(Data for this task)

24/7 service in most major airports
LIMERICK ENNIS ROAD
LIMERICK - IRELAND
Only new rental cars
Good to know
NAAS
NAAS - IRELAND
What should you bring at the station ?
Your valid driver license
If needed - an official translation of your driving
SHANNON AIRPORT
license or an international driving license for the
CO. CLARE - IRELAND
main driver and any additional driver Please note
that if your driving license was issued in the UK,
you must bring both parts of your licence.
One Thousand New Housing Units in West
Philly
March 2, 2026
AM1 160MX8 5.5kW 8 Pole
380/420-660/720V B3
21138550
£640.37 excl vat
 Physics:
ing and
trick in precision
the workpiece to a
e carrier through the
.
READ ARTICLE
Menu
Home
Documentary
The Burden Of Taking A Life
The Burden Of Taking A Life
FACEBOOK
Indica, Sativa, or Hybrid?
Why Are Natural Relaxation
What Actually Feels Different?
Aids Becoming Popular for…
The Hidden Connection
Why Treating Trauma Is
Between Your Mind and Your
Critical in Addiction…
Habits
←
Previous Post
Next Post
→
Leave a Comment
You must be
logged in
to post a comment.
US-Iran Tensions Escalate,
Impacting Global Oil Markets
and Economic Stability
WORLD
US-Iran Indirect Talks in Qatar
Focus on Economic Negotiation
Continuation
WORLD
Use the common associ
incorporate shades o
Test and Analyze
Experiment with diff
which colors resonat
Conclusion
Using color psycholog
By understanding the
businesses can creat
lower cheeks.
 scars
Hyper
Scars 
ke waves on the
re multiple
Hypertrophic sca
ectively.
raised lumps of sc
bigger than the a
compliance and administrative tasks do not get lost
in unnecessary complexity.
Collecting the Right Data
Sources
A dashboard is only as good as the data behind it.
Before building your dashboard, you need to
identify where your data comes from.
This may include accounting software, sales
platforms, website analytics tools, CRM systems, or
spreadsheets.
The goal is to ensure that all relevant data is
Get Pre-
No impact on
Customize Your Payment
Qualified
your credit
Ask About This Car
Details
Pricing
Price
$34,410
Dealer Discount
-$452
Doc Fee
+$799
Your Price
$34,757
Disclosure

(End Data for this task)

§ **Exercise description**: Please output the complete data exactly.

§ **Problem solution**:
24/7 service in most major airports
LIMERICK ENNIS ROAD
LIMERICK - IRELAND
Only new rental cars
Good to know
NAAS
NAAS - IRELAND
What should you bring at the station ?
Your valid driver license
If needed - an official translation of your driving
SHANNON AIRPORT
license or an international driving license for the
CO. CLARE - IRELAND
main driver and any additional driver Please note
that if your driving license was issued in the UK,
you must bring both parts of your licence.
One Thousand New Housing Units in West
Philly
March 2, 2026
AM1 160MX8 5.5kW 8 Pole
380/420-660/720V B3
21138550
£640.37 excl vat
 Physics:
ing and
trick in precision
the workpiece to a
e carrier through the
.
READ ARTICLE
Menu
Home
Documentary
The Burden Of Taking A Life
The Burden Of Taking A Life
FACEBOOK
Indica, Sativa, or Hybrid?
Why Are Natural Relaxation
What Actually Feels Different?
Aids Becoming Popular for…
The Hidden Connection
Why Treating Trauma Is
Between Your Mind and Your
Critical in Addiction…
Habits
←
Previous Post
Next Post
→
Leave a Comment
You must be
logged in
to post a comment.
US-Iran Tensions Escalate,
Impacting Global Oil Markets
and Economic Stability
WORLD
US-Iran Indirect Talks in Qatar
Focus on Economic Negotiation
Continuation
WORLD
Use the common associ
incorporate shades o
Test and Analyze
Experiment with diff
which colors resonat
Conclusion
Using color psycholog
By understanding the
businesses can creat
lower cheeks.
 scars
Hyper
Scars 
ke waves on the
re multiple
Hypertrophic sca
ectively.
raised lumps of sc
bigger than the a
compliance and administrative tasks do not get lost
in unnecessary complexity.
Collecting the Right Data
Sources
A dashboard is only as good as the data behind it.
Before building your dashboard, you need to
identify where your data comes from.
This may include accounting software, sales
platforms, website analytics tools, CRM systems, or
spreadsheets.
The goal is to ensure that all relevant data is
Get Pre-
No impact on
Customize Your Payment
Qualified
your credit
Ask About This Car
Details
Pricing
Price
$34,410
Dealer Discount
-$452
Doc Fee
+$799
Your Price
$34,757
Disclosure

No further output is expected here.